FILM 2039: HUMORESQUE
FILM 2039: HUMORESQUE
TRIVIA: John Garfield's violin "performances" are actually played by two professional violinists standing on either side of him, one to bow and one to finger. The actual music was performed by Isaac Stern. In Stern's autobiography, "My First 79 Years" (New York: Knopf, 1999; page 51), when the movie shows closeups of the hands alone playing the violin (without Garfield in the frame), those are Stern's hands. Somewhere, there must be a bootleg medium shot of the 3 actors combining body parts to give the impression that Garfield is actually playing. It would be most interesting to see.
For the scene where Helen falls off the horse, Joan Crawford claims that she performed the stunt herself, and, relieved that it had gone well, she nevertheless was forced to do the stunt again when it was decided that Paul (John Garfield)'s rushing over and laying on top of her was too racy. It was reshot, and instead, Helen lies on top of Paul. Crawford later remarked: "I couldn't really understand what was the difference, him on top of me or me on top of him. Well, the difference was I had to fall off the horse again. I did, and I lived to tell the tale." An HD freeze frame tells the truth: it was a stunt double who falls off the horse.
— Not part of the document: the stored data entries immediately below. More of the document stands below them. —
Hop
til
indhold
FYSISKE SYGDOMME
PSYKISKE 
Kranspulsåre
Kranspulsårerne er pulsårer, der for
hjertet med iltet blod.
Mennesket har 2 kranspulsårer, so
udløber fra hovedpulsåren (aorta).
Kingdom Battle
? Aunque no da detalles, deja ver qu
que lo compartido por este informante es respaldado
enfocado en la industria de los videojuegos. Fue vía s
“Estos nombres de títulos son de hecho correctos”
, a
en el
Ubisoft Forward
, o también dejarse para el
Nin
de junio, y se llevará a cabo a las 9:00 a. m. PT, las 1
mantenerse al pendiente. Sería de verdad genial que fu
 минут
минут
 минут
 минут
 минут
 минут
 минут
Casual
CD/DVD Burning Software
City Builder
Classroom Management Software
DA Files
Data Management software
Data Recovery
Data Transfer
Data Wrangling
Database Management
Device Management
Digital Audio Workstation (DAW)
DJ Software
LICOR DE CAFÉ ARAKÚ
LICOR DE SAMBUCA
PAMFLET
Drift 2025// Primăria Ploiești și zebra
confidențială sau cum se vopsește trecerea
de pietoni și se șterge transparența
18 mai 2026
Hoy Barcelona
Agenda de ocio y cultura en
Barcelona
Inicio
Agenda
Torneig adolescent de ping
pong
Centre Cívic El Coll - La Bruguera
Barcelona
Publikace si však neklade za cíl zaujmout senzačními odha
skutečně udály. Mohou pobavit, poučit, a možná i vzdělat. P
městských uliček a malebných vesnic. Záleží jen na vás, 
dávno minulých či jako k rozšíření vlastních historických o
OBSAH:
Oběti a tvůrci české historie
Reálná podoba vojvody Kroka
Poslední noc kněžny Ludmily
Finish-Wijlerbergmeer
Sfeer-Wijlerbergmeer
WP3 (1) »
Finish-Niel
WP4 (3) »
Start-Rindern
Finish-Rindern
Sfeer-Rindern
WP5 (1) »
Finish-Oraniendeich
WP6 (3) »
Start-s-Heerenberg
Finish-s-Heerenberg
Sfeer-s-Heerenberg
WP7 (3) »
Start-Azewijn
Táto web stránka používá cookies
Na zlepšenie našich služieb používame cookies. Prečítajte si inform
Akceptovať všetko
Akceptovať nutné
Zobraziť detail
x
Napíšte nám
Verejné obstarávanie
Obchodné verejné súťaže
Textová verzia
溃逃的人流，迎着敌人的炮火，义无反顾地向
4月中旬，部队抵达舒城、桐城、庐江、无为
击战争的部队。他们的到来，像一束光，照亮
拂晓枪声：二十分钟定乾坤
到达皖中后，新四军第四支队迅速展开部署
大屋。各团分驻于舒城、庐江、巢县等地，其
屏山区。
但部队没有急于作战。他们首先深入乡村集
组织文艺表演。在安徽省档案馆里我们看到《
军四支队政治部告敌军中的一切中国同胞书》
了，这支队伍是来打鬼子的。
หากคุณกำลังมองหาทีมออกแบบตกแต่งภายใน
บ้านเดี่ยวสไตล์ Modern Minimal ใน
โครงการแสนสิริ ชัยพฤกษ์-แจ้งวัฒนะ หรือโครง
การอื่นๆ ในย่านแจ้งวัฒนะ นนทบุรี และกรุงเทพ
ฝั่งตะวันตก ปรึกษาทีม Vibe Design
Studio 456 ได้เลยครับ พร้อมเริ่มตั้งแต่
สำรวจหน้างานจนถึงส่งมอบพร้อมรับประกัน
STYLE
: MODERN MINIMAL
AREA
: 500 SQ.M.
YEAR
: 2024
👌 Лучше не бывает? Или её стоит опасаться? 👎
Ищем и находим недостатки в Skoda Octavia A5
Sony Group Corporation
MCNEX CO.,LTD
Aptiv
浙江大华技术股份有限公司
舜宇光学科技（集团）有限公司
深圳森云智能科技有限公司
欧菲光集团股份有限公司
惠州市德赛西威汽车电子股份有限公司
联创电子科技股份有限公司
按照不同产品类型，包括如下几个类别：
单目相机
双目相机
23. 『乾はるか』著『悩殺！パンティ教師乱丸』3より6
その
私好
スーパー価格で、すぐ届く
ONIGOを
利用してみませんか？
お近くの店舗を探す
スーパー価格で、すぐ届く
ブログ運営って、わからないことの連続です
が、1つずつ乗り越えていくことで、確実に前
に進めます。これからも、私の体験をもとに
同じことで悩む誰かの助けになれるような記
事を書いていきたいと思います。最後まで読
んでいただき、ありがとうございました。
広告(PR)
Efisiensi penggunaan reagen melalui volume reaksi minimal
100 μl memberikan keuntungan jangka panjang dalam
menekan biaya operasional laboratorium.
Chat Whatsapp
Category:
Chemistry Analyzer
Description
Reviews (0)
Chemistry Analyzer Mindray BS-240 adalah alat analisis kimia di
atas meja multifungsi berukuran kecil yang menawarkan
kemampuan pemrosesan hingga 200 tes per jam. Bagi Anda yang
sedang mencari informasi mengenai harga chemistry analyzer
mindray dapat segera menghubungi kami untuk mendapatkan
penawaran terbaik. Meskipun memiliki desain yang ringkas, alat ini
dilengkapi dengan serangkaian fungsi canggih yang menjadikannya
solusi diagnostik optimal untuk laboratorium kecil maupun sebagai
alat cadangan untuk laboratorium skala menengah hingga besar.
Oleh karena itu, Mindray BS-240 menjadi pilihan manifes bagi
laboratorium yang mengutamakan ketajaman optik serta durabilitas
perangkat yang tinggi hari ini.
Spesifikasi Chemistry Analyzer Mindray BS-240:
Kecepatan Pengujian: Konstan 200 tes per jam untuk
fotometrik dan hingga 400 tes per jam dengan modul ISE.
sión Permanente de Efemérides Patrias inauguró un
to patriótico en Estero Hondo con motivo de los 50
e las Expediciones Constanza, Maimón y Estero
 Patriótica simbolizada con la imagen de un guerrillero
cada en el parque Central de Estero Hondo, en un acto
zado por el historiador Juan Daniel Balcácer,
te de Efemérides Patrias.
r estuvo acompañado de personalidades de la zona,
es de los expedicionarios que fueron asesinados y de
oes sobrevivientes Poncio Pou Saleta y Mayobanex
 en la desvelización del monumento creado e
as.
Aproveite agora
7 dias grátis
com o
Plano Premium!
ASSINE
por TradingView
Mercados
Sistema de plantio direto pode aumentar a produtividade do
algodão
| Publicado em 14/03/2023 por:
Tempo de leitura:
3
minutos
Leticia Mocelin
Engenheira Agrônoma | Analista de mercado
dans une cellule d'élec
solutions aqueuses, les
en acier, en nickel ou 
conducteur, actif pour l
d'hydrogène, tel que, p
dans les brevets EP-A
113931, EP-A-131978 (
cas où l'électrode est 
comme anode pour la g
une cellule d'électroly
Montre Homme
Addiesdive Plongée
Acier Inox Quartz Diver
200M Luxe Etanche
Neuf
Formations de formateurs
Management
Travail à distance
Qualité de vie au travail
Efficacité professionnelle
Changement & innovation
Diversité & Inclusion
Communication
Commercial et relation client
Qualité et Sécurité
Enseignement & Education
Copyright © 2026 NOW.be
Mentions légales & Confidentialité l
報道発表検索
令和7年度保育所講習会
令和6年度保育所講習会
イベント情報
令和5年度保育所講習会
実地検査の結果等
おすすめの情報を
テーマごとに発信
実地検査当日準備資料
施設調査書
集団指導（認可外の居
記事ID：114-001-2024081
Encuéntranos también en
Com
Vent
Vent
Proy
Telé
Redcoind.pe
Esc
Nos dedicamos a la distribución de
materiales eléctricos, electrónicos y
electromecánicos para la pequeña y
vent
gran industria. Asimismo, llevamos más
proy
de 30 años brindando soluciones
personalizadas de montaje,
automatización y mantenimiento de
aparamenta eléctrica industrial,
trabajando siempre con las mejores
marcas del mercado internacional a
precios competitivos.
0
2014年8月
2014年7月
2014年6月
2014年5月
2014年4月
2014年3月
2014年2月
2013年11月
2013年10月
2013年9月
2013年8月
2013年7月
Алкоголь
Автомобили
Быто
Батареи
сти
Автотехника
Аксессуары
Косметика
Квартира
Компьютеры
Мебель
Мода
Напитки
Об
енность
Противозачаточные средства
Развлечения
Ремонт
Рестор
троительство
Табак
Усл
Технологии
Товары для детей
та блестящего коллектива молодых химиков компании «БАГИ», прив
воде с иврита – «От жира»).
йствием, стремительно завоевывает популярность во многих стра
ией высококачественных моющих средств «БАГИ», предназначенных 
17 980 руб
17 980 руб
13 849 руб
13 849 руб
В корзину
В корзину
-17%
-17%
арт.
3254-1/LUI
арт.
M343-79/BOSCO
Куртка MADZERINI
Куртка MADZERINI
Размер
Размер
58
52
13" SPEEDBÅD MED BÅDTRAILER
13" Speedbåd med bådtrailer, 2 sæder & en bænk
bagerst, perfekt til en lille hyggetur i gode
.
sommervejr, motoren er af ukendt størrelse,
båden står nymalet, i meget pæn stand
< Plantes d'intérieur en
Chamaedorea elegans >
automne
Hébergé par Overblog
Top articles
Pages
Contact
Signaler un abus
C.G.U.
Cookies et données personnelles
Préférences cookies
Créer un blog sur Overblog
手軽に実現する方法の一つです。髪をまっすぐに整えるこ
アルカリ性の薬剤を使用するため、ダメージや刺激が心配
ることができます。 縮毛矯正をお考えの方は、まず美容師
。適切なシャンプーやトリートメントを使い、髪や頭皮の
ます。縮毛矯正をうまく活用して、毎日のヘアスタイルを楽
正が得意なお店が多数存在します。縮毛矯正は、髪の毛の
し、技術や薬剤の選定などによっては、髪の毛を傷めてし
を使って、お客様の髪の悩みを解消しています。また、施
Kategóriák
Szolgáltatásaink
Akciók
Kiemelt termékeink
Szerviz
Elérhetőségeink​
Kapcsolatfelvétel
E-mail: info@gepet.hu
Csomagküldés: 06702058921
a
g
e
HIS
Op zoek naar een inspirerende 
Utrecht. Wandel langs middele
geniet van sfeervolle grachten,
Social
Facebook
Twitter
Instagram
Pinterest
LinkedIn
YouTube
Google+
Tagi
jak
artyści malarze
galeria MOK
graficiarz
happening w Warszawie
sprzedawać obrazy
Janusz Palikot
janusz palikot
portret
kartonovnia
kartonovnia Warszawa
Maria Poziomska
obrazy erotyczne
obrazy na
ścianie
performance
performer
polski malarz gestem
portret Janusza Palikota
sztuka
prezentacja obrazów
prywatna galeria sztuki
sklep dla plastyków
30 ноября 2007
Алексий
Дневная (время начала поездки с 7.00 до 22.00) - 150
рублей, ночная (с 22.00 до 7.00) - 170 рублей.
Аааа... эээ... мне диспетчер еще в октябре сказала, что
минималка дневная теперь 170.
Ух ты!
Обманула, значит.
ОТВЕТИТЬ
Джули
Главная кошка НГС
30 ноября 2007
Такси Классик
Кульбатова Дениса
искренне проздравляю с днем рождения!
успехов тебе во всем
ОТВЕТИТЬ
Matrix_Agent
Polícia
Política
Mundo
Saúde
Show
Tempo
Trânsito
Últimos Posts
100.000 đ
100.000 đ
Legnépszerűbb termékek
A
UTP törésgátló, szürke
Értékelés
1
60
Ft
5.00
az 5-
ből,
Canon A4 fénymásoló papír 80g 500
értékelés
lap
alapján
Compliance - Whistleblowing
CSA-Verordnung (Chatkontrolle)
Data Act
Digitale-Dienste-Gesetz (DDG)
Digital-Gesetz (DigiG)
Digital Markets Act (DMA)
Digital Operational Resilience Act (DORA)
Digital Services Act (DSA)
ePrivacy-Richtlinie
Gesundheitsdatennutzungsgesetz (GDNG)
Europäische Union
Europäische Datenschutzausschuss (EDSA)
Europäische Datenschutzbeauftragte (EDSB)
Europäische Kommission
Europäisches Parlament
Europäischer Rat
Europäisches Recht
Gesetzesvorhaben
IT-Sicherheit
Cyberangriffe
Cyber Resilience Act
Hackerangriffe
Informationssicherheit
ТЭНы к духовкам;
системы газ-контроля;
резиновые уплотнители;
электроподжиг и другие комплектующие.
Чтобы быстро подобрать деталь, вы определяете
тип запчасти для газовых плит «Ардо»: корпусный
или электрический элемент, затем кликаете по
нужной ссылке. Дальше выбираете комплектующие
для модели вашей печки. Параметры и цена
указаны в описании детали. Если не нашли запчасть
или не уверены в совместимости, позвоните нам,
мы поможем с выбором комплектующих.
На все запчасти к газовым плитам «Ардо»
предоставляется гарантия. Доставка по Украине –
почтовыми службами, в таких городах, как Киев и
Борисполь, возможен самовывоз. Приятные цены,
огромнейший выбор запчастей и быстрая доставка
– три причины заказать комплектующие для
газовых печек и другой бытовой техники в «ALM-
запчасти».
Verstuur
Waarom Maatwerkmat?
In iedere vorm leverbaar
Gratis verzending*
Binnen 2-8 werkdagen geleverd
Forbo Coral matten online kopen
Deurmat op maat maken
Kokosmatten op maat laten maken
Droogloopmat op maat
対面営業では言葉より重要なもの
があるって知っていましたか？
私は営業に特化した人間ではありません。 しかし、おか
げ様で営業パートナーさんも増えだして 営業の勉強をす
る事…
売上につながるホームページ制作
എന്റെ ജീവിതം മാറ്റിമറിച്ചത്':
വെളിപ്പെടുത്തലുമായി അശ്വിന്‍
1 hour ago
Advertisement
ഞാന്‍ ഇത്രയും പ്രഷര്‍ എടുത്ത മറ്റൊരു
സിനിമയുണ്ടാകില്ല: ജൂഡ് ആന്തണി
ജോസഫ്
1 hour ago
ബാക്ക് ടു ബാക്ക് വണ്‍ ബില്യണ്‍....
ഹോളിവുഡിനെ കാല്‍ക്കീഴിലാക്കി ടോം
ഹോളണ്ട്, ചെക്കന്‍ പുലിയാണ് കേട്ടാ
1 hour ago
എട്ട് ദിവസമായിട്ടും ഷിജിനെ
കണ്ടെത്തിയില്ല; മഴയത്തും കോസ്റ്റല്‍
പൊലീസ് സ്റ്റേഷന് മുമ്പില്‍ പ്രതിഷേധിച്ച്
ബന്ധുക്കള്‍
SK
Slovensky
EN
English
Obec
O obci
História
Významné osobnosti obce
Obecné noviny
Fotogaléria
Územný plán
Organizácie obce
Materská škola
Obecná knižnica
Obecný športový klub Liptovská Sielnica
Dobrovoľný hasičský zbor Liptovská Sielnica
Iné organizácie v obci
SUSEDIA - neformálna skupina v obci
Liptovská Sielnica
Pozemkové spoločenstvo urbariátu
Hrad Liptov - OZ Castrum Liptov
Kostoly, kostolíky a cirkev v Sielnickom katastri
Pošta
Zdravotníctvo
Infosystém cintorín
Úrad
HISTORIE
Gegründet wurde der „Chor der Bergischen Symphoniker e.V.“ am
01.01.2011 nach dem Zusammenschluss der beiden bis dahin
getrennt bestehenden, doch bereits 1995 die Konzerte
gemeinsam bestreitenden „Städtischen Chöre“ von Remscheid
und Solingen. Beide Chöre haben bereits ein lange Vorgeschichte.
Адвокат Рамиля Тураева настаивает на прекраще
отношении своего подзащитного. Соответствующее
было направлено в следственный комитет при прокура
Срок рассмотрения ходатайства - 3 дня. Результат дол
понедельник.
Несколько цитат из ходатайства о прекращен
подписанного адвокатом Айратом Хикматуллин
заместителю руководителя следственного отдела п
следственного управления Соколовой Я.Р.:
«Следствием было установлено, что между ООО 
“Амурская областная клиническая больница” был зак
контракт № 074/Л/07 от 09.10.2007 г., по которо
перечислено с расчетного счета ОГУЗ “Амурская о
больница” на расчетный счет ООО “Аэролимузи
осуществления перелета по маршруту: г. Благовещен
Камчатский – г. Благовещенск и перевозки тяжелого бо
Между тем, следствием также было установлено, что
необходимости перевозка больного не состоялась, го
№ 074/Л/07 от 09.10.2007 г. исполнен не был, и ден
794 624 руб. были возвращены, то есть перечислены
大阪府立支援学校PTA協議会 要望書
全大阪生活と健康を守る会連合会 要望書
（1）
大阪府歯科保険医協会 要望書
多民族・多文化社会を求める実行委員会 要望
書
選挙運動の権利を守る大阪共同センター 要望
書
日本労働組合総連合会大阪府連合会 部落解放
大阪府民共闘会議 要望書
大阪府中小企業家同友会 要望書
The famous beach scene at the end of the movie was recreated by Madonna in her 1998 music video "The Power of Good-Bye".
In 2013 on Piers Morgan Tonight (2011), to promote his autobiography, Robert Blakerelated that when he was playing John Garfield as a boy in this film, there was a scene he could not get right. Garfield cleared the set and directed Blake himself. After the scene was finished, Garfield told the nine-year-old. "Robert, remember this for the rest of your life. Your life is a rehearsal. Your performance is real."